§ **Entries supplied**:
Segment Open
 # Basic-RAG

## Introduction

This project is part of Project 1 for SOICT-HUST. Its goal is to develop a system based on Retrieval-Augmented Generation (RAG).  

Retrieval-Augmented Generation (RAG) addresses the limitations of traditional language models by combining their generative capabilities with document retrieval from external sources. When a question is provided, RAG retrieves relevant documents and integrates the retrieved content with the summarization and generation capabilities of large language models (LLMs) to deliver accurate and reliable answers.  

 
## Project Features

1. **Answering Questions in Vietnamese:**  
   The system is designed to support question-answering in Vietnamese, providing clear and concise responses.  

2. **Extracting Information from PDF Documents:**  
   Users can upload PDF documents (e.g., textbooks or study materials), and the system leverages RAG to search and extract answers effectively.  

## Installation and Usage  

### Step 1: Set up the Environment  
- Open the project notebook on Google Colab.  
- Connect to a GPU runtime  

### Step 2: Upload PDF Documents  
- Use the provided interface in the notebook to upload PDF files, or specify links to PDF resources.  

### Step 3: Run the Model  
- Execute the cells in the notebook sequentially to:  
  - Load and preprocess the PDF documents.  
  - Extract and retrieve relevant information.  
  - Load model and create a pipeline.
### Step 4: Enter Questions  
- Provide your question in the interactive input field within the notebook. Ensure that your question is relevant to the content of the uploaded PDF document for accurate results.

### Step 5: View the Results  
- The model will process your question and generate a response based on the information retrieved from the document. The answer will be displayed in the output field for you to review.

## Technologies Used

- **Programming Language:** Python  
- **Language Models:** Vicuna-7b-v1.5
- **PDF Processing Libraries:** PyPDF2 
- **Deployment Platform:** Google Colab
Segment Closed
§ **Requirement**:
Write every entry out again, exactly as it stands.

§ **Final answer**:
 # Basic-RAG

## Introduction

This project is part of Project 1 for SOICT-HUST. Its goal is to develop a system based on Retrieval-Augmented Generation (RAG).  

Retrieval-Augmented Generation (RAG) addresses the limitations of traditional language models by combining their generative capabilities with document retrieval from external sources. When a question is provided, RAG retrieves relevant documents and integrates the retrieved content with the summarization and generation capabilities of large language models (LLMs) to deliver accurate and reliable answers.  

 
## Project Features

1. **Answering Questions in Vietnamese:**  
   The system is designed to support question-answering in Vietnamese, providing clear and concise responses.  

2. **Extracting Information from PDF Documents:**  
   Users can upload PDF documents (e.g., textbooks or study materials), and the system leverages RAG to search and extract answers effectively.  

## Installation and Usage  

### Step 1: Set up the Environment  
- Open the project notebook on Google Colab.  
- Connect to a GPU runtime  

### Step 2: Upload PDF Documents  
- Use the provided interface in the notebook to upload PDF files, or specify links to PDF resources.  

### Step 3: Run the Model  
- Execute the cells in the notebook sequentially to:  
  - Load and preprocess the PDF documents.  
  - Extract and retrieve relevant information.  
  - Load model and create a pipeline.
### Step 4: Enter Questions  
- Provide your question in the interactive input field within the notebook. Ensure that your question is relevant to the content of the uploaded PDF document for accurate results.

### Step 5: View the Results  
- The model will process your question and generate a response based on the information retrieved from the document. The answer will be displayed in the output field for you to review.

## Technologies Used

- **Programming Language:** Python  
- **Language Models:** Vicuna-7b-v1.5
- **PDF Processing Libraries:** PyPDF2 
- **Deployment Platform:** Google Colab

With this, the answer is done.